- _Given text_:
##############################
Gary Cooper Bio
Youngest of four sons born to a Daddy who was 19 years old when Wyatt Earp died, I was considered the runt of the four by my three brothers, even though I was 6’6” by the age of 16. We were a winter vegetable farming family in southeast Florida, growing mainly peppers, cucumbers (“cukes”), eggplant and the like. All of us were also avid outdoorsmen from the start and Dad was bigger and stronger than any two of us. He came from the ‘old school’, was raised at the foot of Lookout Mountain in north Georgia in the teens and 20’s of the last century, and moved to south Florida with his two mules in 1929. He worked those mules together by hand for years to clear land he farmed, which is why he was bigger and stronger than any of the rest of us.
There’s lots more to that part of my story, but I thought that much was worth mentioning for this hunting blog. Dad taught us brothers many things about deer hunting in swampy areas of south Florida, along with many tricks about how to efficiently self-process deer meat to turn most of it into “back-strap-like-eatin”. My cousin Lee who still lives in Georgia and has a cabin at the foot of Lookout Mountain also has had a hand in my learning. Over the years I’ve been able to share some of that knowledge with other members of CPHC, including the next generation of CPHC hunters coming along, but I’m getting ahead of myself a bit already.
By the time I came along, times they were ‘a changin’ as Bob Dylan wrote 50 years ago this year. What a poet he was. I was 9 years old when he wrote that song and its lyrics still ring true today. It’s always been one of my favorites. I was a bit different than my brothers, graduating from high school in 1973 and going through a varied college experience in that era. I ended up with a degree in broadcasting from the University of Florida. I first thought I wanted to be a forest ranger, thinking I could then sit in a tower and spot deer all day most of the time. But somewhere along the way things went a different direction. I went from Lake City Community College to Florida State University in 1976, and then overseas a few months later with FSU’s foreign study program in Firenze, Italy, spending six months there to earn my ‘minor’ in language and the arts in 1976. I like to say it’s where I got my culture. As is often the case when we grow older, I had no idea how good life really was back then. My how times change, and ‘things’ seem to change with them!
##############################
(A few records)
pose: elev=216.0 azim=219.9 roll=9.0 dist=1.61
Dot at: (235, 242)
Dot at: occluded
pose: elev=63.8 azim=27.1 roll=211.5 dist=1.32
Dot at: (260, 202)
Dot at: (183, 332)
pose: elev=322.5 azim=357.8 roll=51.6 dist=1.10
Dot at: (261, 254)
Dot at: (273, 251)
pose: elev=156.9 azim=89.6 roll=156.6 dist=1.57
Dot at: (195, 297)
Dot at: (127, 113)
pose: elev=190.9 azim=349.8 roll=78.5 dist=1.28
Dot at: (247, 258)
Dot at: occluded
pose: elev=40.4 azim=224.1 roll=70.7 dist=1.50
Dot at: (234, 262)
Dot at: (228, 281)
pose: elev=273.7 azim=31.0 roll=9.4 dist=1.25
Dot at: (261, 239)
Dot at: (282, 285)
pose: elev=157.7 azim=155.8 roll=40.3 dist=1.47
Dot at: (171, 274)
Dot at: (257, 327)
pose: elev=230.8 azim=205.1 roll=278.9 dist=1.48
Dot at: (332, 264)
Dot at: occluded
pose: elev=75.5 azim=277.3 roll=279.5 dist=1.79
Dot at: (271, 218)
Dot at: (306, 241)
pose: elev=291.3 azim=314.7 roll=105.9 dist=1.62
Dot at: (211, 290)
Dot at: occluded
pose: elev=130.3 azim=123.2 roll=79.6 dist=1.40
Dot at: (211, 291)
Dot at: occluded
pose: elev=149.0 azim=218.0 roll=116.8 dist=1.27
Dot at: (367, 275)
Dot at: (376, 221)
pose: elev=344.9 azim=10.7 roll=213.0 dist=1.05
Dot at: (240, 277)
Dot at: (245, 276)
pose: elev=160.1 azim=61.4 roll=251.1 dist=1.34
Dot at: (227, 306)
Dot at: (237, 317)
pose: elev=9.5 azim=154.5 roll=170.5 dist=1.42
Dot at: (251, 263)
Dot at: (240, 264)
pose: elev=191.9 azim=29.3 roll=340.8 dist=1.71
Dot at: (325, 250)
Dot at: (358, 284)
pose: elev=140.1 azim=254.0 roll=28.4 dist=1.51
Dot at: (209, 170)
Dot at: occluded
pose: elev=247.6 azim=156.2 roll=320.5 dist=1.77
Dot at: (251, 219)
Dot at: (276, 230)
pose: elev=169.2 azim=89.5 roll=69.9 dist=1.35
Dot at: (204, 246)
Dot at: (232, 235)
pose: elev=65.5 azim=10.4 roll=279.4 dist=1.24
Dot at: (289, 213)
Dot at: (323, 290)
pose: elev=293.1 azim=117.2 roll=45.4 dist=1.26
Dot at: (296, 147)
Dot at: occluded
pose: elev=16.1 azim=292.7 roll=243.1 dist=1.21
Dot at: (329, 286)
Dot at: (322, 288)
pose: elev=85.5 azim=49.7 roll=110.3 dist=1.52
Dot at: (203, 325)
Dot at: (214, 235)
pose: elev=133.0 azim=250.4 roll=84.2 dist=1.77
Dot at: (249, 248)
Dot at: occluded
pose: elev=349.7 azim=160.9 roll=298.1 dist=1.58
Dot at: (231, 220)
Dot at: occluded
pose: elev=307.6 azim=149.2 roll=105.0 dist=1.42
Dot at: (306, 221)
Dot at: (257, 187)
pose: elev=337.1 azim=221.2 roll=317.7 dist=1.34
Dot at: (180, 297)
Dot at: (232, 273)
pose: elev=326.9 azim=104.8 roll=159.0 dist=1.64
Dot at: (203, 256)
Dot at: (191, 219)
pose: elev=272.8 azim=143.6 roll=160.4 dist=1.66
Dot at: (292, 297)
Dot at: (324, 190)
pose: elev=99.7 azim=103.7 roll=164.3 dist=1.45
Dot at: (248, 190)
##############################
- _Task A_: According to the bio, in what year did the writer's father move to south Florida with his two mules?
- _Task B_: Reproduce the part of the bio that begins at the words "Gary Cooper Bio" and stops after "rest of us.".
Work only from the bio to complete what comes next.

- _Exercise answer A_: 1929

- _Exercise answer B_:
Gary Cooper Bio
Youngest of four sons born to a Daddy who was 19 years old when Wyatt Earp died, I was considered the runt of the four by my three brothers, even though I was 6’6” by the age of 16. We were a winter vegetable farming family in southeast Florida, growing mainly peppers, cucumbers (“cukes”), eggplant and the like. All of us were also avid outdoorsmen from the start and Dad was bigger and stronger than any two of us. He came from the ‘old school’, was raised at the foot of Lookout Mountain in north Georgia in the teens and 20’s of the last century, and moved to south Florida with his two mules in 1929. He worked those mules together by hand for years to clear land he farmed, which is why he was bigger and stronger than any of the rest of us.